Zenit –  Mme Bokova, vous avez été reçue en audience par le Pape François le 2 mars au Vatican : que lui avez-vous dit ? Qu’est-ce que le pape François vous a dit ?

Mme Irina Bokova – L’audience pontificale avec le Saint Père a porté sur des sujets d’intérêt commun au Saint-Siège et à l’UNESCO, et ce en une année toute particulière puisque 2015 correspond au 70e anniversaire de l’Organisation, et que nous ne sommes qu’à quelques mois de l’adoption, par les Nations Unies, de l’agenda global pour le développement durable après-2015.

Les enjeux et défis à relever sont ainsi immenses et le propos s’est concentré sur l’impératif de préserver le « vivre ensemble » aujourd’hui alors même que nos sociétés font face à des défis croissants, touchant à la fragmentation du tissu social, à l’intolérance, voire au rejet de « l’autre » et au fondamentalisme violent.

Sa Sainteté a rappelé le rôle essentiel des Nations Unies comme plate-forme pour la coopération internationale, en exhortant à mettre l’accent sur les « oubliés du développement » et les marginalisés. L’UNESCO œuvre précisément dans ce domaine, en ciblant les « sans voix » et en contribuant à la promotion de l’autonomisation des groupes les plus vulnérables, et à bâtir des sociétés plus inclusives, notamment par le soutien à la pleine participation des jeunes et à l’autonomisation des femmes et des filles. Notre conversation a porté sur deux piliers essentiels, tant pour le Vatican, que pour notre Organisation : l’éducation et la culture.

La première est la matrice de la dignité humaine et un rempart manifeste contre l’exclusion et la pauvreté. L’accès à une éducation de qualité est au cœur même de notre mandat et le droit à l’éducation pour tous est promu avec force par l’UNESCO à travers nombre d’initiatives.

La deuxième car elle est un élément décisif du développement, une source de croissance, d’emplois, et d’inclusion.

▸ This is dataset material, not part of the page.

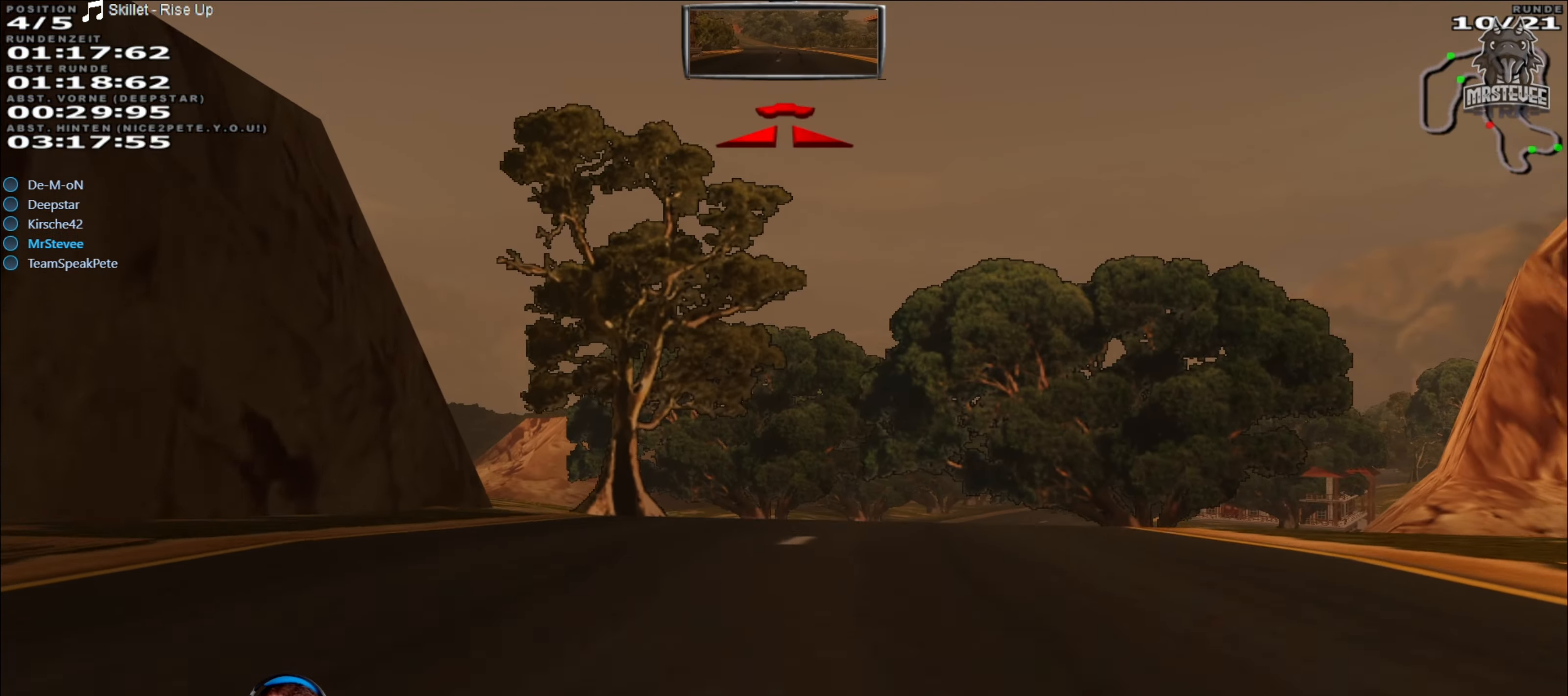
{"buttons": [], "left_stick": "right", "right_stick": "center", "events": [[66, "R2", "down"], [116, "left_stick", "right"], [250, "left_stick", "center"], [316, "left_stick", "right"], [416, "R2", "up"]]}
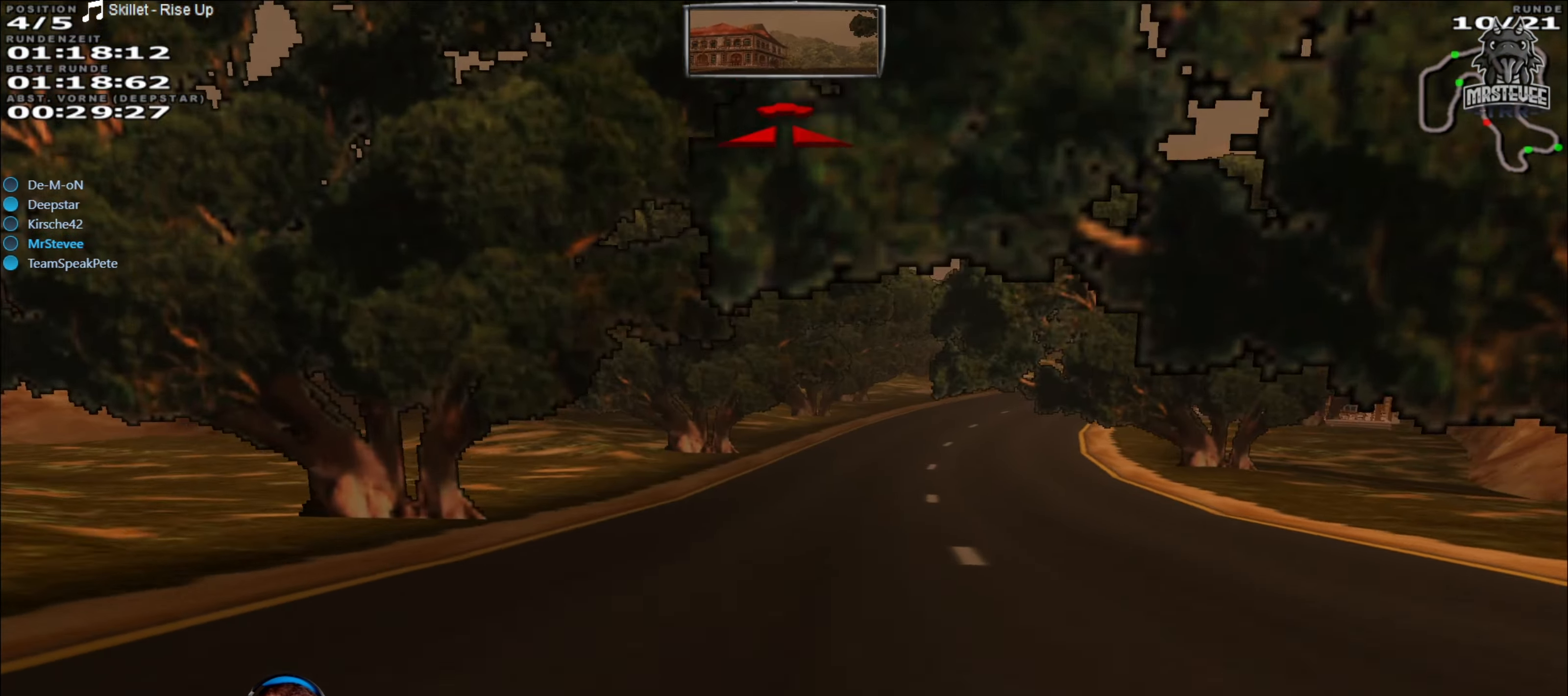
{"buttons": ["R2"], "left_stick": "center", "right_stick": "center", "events": [[216, "left_stick", "center"], [233, "R2", "down"]]}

La culture, que l’on voit menacée dans de nombreux pays en conflits, constitue le terreau de l’identité et est devenue un enjeu pour la sécurité et pour la paix. Les destructions du patrimoine en Syrie et en Iraq sont des atteintes à l’humanité toute entière, dans son histoire, dans sa diversité et une perte irremplaçable pour les générations futures.

Le Saint-Siège et l’UNESCO sont unis autour du même dessein, celui de promouvoir à l’échelle mondiale le respect pour la dignité humaine et la justice sociale. En un mot, notre œuvre commune relève du soutien constant au dialogue interculturel et interreligieux, et au rapprochement entre les cultures.

J’ai souhaité au cours de cette audience également réitérer mon invitation à se rendre prochainement au Siège de l’UNESCO à Paris pour y porter, devant l’ensemble de nos Etats membres, son message de plaidoyer en faveur de la « grande fraternité humaine », pour reprendre Ses propres termes.

Vous lui avez remis un arbre symbolique: quel est le sens de cette démarche?

L’œuvre offerte au Pape François est l’Arbre de la paix, réalisée par l’Artiste pour la paix de l’UNESCO, Hedva Ser, une sculptrice de renommée mondiale, que je tiens à remercier à nouveau.

La symbolique de l’arbre est éminemment forte et évocatrice : ses racines représentent l’assise dans le passé et l’ancrage dans une mémoire collective partagée. Ses branches sont, pour leur part, autant de ramifications vivantes évoquant des sociétés allant à la rencontre les unes des autres et qui symbolisent à la fois la diversité et le rapprochement. L’arbre est majestueux, mais il n’est pas rigide. Il évolue, il se renouvelle et se régénère, tout comme le font les sociétés dans leurs interactions diverses. Il est tourné vers le ciel et l’horizon des possibles.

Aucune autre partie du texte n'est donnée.